No se trata de acompañarlo con la pretensión de que deje de sentir o cambiar su emoción (aunque a muchos ya les va a ayudar a tranquilizarse sentirse validados emocionalmente), es simplemente acompañarlos porque tienen derecho de sentirse como se sienten, no por ser mayores debemos pensar que nuestro criterio ha de imponerse al suyo, porque de hecho, es con estas primeras experiencias con las que moldearemos cómo se tratarán a sí mismos en un futuro. Igual que no consideramos que nadie tenga la autoridad para decirnos a nosotros cómo nos debemos sentir, aunque por dentro seamos los peores jueces con nosotros mismos (y, si lo pensamos ¿no será esta la razón por la que no sabemos actuar de otra forma con ellos?).

Ignorar o negar emociones, reprimirlas, evitarlas, o cualquier otra versión de barrer debajo de la alfombra, nunca será un mecanismo de afrontamiento que deberíamos querer que nuestros hijos aprendan por el bien de su salud mental. La identificación, el reconocimiento, la regulación y expresión saludables se basan, más bien, en todo lo contrario.

Otra cosa es lo que hagamos con lo que sentimos, y querer que nuestro hijo aprenda que estar enfadado no le da derecho a romper algo o hablar mal a alguien, no tiene nada que ver, con intentar cambiar el hecho de que se sienta así. Querer que su emoción se resuelva y no se sienta así, representa un objetivo imposible: que nunca se frustre de esa manera, no se enfade con esa intensidad, o no explote de furia. ¿No sería mejor que, nuestro objetivo sea que aprenda a gestionar emociones tan intensas como las que provocan sus berrinches, simbolizando cada uno de ellos, una oportunidad estupenda para practicar las habilidades de gestión emocional necesarias para el manejo de esa emoción de una manera adecuada?

Ellos, como todos, aprenden más por lo que nos ven hacer que por lo que decimos, y es en situaciones límites como esas donde verdaderamente van a entender qué comportamientos son aceptables y cuáles no. Si en un momento de estrés, pierdes los papeles y acabas perdiendo las formas, no solo pierdes parte del respeto y autoridad que naturalmente tendrías como figura referente, sino que le estás dando licencia, inspiración, vía libre, un modelo o como quieras llamarlo, para actuar así.
********
Continúa el texto sobre cómo acompañar las emociones de los hijos a partir de su última oración. El listado que aparece a continuación no interviene en esta tarea.

[Entradas de datos guardadas]
********
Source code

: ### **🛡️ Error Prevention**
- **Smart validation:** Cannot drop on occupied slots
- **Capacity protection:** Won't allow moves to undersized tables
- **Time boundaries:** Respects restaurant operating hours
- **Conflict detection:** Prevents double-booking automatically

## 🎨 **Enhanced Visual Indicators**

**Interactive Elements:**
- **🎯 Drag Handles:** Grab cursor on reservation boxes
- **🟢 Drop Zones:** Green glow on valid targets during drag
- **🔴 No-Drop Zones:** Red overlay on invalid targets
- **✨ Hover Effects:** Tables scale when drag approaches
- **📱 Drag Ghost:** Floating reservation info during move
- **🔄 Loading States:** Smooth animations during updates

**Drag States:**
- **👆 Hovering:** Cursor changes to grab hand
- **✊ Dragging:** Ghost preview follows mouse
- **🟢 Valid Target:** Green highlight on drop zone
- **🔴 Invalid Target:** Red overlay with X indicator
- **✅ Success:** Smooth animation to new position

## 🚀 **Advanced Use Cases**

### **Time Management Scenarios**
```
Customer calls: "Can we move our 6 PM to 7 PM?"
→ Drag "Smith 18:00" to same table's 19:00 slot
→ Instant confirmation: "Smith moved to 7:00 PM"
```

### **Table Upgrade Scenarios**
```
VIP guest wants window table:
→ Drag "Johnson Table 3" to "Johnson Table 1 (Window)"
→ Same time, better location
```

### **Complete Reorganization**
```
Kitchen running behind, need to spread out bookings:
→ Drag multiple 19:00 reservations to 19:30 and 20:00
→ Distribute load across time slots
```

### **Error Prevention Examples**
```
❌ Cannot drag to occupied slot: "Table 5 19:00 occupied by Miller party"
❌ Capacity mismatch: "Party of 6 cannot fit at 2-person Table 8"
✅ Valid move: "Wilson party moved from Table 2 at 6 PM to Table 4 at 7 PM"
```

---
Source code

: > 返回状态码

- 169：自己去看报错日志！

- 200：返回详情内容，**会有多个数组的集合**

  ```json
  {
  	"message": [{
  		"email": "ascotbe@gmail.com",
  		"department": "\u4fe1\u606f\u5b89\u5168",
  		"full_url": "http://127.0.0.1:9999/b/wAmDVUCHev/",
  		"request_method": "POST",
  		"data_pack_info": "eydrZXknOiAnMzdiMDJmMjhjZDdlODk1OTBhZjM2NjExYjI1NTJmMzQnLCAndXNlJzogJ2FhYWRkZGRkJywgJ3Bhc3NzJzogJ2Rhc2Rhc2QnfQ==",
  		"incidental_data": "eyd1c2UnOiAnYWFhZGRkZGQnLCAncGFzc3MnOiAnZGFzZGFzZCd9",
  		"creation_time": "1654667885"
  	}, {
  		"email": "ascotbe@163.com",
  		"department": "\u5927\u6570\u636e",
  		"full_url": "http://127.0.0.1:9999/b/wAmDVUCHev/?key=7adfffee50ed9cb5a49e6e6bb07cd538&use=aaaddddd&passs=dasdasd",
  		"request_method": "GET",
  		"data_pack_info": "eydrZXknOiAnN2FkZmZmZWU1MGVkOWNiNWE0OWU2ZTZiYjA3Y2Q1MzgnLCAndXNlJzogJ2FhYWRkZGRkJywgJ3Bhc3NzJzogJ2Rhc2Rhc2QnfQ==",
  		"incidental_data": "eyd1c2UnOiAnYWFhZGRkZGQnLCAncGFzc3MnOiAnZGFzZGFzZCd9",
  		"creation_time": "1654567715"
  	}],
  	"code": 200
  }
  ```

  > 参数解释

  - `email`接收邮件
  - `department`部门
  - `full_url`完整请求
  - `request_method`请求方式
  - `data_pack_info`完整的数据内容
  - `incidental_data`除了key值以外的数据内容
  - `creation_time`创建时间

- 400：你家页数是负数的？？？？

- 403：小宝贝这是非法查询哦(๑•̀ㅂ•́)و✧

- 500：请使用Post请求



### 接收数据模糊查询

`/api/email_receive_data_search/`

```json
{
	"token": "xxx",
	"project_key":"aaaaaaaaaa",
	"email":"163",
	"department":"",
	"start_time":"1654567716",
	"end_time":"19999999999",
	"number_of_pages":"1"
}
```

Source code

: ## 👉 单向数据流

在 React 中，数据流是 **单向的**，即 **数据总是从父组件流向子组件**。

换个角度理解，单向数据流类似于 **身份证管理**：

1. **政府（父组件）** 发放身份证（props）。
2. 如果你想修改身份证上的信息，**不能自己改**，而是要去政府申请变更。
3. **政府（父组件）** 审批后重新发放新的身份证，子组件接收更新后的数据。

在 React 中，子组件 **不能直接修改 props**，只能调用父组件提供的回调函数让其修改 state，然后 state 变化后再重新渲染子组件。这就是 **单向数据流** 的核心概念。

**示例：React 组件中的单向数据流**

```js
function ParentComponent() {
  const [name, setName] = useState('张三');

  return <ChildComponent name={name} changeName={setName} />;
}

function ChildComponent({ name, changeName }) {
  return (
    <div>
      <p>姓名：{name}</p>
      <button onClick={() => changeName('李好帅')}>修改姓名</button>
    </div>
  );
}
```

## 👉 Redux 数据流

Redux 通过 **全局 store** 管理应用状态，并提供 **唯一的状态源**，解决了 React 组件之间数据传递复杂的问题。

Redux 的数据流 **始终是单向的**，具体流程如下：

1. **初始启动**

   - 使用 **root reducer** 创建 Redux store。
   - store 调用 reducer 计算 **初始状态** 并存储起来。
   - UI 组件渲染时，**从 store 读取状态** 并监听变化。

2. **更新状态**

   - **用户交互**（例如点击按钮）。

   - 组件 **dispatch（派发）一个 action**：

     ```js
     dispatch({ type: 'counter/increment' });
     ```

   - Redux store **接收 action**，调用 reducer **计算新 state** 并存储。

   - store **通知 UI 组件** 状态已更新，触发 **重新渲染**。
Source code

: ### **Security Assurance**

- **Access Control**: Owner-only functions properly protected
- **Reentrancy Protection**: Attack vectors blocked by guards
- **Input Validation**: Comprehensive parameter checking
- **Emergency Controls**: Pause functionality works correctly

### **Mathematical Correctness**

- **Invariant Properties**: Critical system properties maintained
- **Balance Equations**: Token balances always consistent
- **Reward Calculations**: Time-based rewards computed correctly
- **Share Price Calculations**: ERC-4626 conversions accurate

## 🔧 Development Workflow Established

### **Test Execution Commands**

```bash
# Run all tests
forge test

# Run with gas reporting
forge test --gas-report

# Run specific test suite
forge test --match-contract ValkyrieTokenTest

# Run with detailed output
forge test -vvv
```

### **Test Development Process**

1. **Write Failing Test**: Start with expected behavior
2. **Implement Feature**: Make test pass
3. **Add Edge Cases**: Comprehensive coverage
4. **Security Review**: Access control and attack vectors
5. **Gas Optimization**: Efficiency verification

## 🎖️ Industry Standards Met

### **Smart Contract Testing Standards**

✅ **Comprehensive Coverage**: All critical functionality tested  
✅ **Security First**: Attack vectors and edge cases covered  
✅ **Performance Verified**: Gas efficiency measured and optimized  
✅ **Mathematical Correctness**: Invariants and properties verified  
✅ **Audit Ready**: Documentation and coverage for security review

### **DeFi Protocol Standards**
********
◆ RESPUESTA ESPERADA ◆
Gran parte de la labor del psicólogo infantojuvenil o familiar además de ayudar en una gran inmensidad de casos a los menores a desarrollar una inteligencia emocional suficiente, pasa por el eje del entorno inmediato del menor. Al final, en terapia no hay magia ninguna, y quien pasa más tiempo con ellos son las familias, por lo que empoderar a los cuidadores viene a ser siempre uno de los objetivos principales. El psicólogo del paciente infantojuvenil, con frecuencia se deberá de centrar en dar pautas y «educar» a los padres para que puedan aprender más sobre acompañamiento y validación emocional así como sensibilizar sobre la importancia e influencia que ejercemos como modelos adultos de comportamiento o el manejo y proceder con las dificultades que la mayoría experimentan para autorregularse ante situaciones con sus hijos que comprometen su paciencia y que a menudo sienten que exceden sus habilidades.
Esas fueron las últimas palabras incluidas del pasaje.